- Directed by: Mwezé Ngangura Benoît Lamy
- Screenplay by: Mweze Ngangura, Maryse Léon, Benoît Lamy
- Produced by: Lamy Films Stephan Films Sol’Œil Films Véra Belmont
- Starring: Papa Wemba Bibi Krubwa Landu Nzunzimbu Matshia Kanku Kasongo Lokinda Mengi Feza Alfa
- Cinematography: Michel Badour
- Edited by: Martine Giordano
- Music by: Papa Wemba, Klody, Zaïko Langa Langa, Tshala Muana
- Release date: 1987;
- Running time: 83 minutes
- Country: Zaire

= La Vie est Belle (1987 film) =

La Vie est belle (Life is Rosy) is a 1987 musical comedy directed by Mwezé Ngangura and Benoît Lamy. The film is set in Kinshasa's music scene and tells the rags-to-riches story of a poor village musician, played by Papa Wemba, who moves to the city hoping to build a successful music career.' Instead of focusing on the effects of colonialism, as many African films of the time did, La Vie est belle celebrates Congolese culture, music, and daily life in Kinshasa. The cast also includes Bibi Krubwa Landu, Landu Nzunzimbu Matshia, Kanku Kasongo, Lokinda Mengi, Feza Alfa, Pépé Kallé and Rody Emoro.
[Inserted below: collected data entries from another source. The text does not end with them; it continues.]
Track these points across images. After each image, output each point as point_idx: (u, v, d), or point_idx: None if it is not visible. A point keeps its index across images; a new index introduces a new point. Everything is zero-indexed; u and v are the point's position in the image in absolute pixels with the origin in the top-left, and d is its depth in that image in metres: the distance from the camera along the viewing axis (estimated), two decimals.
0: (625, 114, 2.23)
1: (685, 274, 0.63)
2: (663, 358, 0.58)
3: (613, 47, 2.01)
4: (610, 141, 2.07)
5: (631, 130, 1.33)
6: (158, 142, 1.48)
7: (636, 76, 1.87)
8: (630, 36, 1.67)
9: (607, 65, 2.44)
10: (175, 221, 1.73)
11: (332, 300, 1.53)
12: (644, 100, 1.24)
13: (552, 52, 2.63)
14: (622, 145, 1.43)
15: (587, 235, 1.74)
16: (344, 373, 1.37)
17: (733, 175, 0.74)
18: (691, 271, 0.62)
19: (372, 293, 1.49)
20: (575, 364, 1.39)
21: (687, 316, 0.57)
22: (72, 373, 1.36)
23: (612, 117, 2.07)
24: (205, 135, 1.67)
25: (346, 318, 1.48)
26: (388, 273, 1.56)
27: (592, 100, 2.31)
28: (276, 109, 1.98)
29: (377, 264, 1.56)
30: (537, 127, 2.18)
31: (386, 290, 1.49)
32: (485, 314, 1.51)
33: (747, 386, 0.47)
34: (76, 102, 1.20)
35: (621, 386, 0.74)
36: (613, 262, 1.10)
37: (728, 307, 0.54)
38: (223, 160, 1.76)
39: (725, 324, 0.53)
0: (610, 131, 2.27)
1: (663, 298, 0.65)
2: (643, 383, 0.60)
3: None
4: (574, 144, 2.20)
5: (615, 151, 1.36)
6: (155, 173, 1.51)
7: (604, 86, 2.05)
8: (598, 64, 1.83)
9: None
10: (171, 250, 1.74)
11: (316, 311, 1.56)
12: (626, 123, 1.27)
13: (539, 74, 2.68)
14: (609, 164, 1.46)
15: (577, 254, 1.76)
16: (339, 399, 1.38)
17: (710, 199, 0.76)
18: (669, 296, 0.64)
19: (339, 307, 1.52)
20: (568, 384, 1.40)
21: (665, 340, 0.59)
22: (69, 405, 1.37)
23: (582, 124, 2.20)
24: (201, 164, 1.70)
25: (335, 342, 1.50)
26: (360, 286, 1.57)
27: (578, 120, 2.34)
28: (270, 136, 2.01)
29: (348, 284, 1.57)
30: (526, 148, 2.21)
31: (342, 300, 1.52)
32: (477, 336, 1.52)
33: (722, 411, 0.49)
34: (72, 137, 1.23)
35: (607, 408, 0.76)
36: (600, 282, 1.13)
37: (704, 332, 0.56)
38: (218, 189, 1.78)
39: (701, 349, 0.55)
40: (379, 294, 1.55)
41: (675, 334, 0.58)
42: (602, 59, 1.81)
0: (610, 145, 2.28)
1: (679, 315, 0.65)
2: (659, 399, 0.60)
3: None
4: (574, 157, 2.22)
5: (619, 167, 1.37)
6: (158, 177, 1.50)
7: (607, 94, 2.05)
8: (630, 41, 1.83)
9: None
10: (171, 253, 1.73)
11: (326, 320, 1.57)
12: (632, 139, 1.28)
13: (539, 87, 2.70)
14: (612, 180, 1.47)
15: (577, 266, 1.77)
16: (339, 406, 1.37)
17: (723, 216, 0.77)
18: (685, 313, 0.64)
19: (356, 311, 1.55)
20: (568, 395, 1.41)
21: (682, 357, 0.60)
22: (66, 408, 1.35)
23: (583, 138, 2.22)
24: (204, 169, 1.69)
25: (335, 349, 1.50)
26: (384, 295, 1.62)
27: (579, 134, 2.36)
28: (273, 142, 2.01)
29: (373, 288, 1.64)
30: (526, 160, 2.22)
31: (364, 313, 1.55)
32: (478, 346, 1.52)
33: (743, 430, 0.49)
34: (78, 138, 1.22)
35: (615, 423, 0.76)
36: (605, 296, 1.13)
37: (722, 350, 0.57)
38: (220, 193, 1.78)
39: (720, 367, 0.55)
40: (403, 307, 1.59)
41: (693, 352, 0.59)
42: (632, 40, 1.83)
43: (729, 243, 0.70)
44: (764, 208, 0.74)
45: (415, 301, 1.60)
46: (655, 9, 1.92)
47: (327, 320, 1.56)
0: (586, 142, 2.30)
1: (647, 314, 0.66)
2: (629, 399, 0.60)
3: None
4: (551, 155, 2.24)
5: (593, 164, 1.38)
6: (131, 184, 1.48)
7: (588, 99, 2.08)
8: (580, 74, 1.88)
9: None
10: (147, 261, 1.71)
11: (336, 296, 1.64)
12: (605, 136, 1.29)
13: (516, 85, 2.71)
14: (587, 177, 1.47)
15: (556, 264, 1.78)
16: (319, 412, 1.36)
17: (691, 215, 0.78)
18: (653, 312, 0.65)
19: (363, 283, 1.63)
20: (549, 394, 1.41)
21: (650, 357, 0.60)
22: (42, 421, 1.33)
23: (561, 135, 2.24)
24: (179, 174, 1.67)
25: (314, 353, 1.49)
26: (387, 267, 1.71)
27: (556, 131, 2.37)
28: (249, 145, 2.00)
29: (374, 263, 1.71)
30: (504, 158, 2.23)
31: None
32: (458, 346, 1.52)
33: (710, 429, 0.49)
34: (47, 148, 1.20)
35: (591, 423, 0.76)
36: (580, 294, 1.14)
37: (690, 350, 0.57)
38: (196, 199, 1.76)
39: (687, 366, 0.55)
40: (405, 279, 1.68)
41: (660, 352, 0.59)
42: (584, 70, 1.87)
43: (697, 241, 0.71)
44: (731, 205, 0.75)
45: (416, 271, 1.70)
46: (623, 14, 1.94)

Ngangura was inspired to make La vie est belle after attending the Panafrican Film and Television Festival of Ouagadougou, where his short film Kin-Kiesse (1983) won the award for Best Documentary. After watching many of the films shown at the festival, he believed that they did not speak directly to African audiences because they focused more on showing Africa than on telling stories about the lives of its people. He also drew ideas from comedy sketches that were regularly shown on national television and were popular because they focused on the daily experiences of ordinary people. Choosing Papa Wemba and music as the main focus was a deliberate decision to appeal to audiences in the Congo and throughout Africa, where Congolese musicians were among the continent's most popular performers.

== Plot ==

Kourou (played by Papa Wemba) goes from his village to Kinshasa, his heart full of dreams of music and success. The capital city of Zaire is then the center of "World Music". Once there, he falls in love with Kabibi, a virginal young woman who wants to be a secretary. Unfortunately Nvouandou, a club owner searching for a second wife, also wants to marry her. Will Nvouandou's first wife turn out to be the best ally for young Kourou?

== Cast ==

| Character | Actor |
|---|---|
| Kourou | Papa Wemba |
| Kabibi | Bibi Krubwa |
| Mamou | Landu Matshia Clementine |
| Nvouandou | Kanko Kasongo |
| Nzazi | Lokinda Feza |
| Mongali | Kalimazi Riva |
| Emoro | Himself |
| Pépé Kallé | Himself |

== Awards ==
- The Georges Delerue Prize of the Ghent International Film Festival (1987)
- Bronze Mask of Taormina International Film Festival.